═══ Supplied records

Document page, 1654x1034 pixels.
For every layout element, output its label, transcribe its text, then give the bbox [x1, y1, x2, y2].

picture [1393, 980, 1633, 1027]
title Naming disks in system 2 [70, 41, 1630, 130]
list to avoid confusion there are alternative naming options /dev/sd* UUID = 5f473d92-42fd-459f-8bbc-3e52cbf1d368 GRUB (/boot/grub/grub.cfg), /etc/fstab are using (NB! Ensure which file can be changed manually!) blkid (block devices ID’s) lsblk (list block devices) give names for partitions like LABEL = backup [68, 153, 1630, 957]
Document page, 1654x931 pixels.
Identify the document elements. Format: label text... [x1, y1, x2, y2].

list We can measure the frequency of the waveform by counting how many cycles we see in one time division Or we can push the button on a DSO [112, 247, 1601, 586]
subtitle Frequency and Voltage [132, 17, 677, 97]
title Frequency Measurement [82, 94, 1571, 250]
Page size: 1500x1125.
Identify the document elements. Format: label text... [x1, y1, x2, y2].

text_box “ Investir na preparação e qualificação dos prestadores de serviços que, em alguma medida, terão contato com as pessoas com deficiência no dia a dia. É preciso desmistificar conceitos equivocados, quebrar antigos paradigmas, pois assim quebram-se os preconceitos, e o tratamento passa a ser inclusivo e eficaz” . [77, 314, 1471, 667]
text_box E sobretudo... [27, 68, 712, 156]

══════

Task to carry out —
Output every line of the records above as a JSON list of strings, one string per line, leaving out the blank lines.

Task solution —
[
  "Document page, 1654x1034 pixels.",
  "For every layout element, output its label, transcribe its text, then give the bbox [x1, y1, x2, y2].",
  "picture [1393, 980, 1633, 1027]",
  "title Naming disks in system 2 [70, 41, 1630, 130]",
  "list to avoid confusion there are alternative naming options /dev/sd* UUID = 5f473d92-42fd-459f-8bbc-3e52cbf1d368 GRUB (/boot/grub/grub.cfg), /etc/fstab are using (NB! Ensure which file can be changed manually!) blkid (block devices ID’s) lsblk (list block devices) give names for partitions like LABEL = backup [68, 153, 1630, 957]",
  "Document page, 1654x931 pixels.",
  "Identify the document elements. Format: label text... [x1, y1, x2, y2].",
  "list We can measure the frequency of the waveform by counting how many cycles we see in one time division Or we can push the button on a DSO [112, 247, 1601, 586]",
  "subtitle Frequency and Voltage [132, 17, 677, 97]",
  "title Frequency Measurement [82, 94, 1571, 250]",
  "Page size: 1500x1125.",
  "Identify the document elements. Format: label text... [x1, y1, x2, y2].",
  "text_box “ Investir na preparação e qualificação dos prestadores de serviços que, em alguma medida, terão contato com as pessoas com deficiência no dia a dia. É preciso desmistificar conceitos equivocados, quebrar antigos paradigmas, pois assim quebram-se os preconceitos, e o tratamento passa a ser inclusivo e eficaz” . [77, 314, 1471, 667]",
  "text_box E sobretudo... [27, 68, 712, 156]"
]